Exercise ▸
Copy word for word, please, the lines of the entries below running from the one containing "de célébration et" to the one containing "перестал узнавать родных", both ends included.

Stored records ▸
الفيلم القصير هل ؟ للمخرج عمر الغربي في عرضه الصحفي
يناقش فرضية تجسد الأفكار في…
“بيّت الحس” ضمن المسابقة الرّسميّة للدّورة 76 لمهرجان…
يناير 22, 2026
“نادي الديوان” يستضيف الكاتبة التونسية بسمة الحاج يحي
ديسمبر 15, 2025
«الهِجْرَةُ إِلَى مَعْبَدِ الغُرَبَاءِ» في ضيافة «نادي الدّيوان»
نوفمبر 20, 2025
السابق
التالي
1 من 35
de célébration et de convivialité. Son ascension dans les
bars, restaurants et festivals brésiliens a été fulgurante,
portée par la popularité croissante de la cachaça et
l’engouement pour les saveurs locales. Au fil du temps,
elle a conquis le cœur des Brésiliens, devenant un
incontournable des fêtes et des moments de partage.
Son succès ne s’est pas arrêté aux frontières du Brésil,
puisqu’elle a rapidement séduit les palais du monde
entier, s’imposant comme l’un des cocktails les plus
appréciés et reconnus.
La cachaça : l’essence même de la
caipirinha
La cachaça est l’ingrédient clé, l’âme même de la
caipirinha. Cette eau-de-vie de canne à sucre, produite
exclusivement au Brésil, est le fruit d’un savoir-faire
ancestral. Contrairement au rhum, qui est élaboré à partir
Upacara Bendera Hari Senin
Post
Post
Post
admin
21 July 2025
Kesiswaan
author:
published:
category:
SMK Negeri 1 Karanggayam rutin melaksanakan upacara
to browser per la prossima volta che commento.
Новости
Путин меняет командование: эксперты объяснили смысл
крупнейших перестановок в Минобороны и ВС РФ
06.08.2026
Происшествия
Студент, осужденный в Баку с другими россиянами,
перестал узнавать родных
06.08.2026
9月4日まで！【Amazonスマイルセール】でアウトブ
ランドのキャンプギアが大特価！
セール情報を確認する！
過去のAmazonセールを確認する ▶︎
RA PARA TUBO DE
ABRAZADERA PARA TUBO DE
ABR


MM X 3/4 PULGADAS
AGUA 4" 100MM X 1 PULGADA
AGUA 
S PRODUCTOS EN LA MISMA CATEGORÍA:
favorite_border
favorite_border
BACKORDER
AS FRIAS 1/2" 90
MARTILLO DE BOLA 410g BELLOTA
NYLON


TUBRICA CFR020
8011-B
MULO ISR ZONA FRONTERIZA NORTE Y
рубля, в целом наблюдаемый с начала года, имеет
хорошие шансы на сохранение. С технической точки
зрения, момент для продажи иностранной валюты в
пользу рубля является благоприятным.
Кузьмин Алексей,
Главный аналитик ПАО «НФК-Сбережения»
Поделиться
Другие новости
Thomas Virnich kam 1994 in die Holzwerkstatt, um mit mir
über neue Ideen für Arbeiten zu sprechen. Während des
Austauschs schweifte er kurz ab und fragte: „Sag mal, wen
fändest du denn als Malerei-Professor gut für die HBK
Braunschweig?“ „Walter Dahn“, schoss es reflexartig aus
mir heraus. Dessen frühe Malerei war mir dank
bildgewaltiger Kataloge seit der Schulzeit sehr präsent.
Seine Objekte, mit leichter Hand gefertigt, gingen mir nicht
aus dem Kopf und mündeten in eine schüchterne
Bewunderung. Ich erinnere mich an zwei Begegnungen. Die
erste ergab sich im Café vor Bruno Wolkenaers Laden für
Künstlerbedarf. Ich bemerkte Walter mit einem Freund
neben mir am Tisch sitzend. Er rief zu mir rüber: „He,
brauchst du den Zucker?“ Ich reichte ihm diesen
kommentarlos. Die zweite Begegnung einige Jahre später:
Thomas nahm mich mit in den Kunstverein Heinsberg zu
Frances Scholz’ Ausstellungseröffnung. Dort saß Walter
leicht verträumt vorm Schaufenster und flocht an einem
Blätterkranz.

Solution ▸
de célébration et de convivialité. Son ascension dans les
bars, restaurants et festivals brésiliens a été fulgurante,
portée par la popularité croissante de la cachaça et
l’engouement pour les saveurs locales. Au fil du temps,
elle a conquis le cœur des Brésiliens, devenant un
incontournable des fêtes et des moments de partage.
Son succès ne s’est pas arrêté aux frontières du Brésil,
puisqu’elle a rapidement séduit les palais du monde
entier, s’imposant comme l’un des cocktails les plus
appréciés et reconnus.
La cachaça : l’essence même de la
caipirinha
La cachaça est l’ingrédient clé, l’âme même de la
caipirinha. Cette eau-de-vie de canne à sucre, produite
exclusivement au Brésil, est le fruit d’un savoir-faire
ancestral. Contrairement au rhum, qui est élaboré à partir
Upacara Bendera Hari Senin
Post
Post
Post
admin
21 July 2025
Kesiswaan
author:
published:
category:
SMK Negeri 1 Karanggayam rutin melaksanakan upacara
to browser per la prossima volta che commento.
Новости
Путин меняет командование: эксперты объяснили смысл
крупнейших перестановок в Минобороны и ВС РФ
06.08.2026
Происшествия
Студент, осужденный в Баку с другими россиянами,
перестал узнавать родных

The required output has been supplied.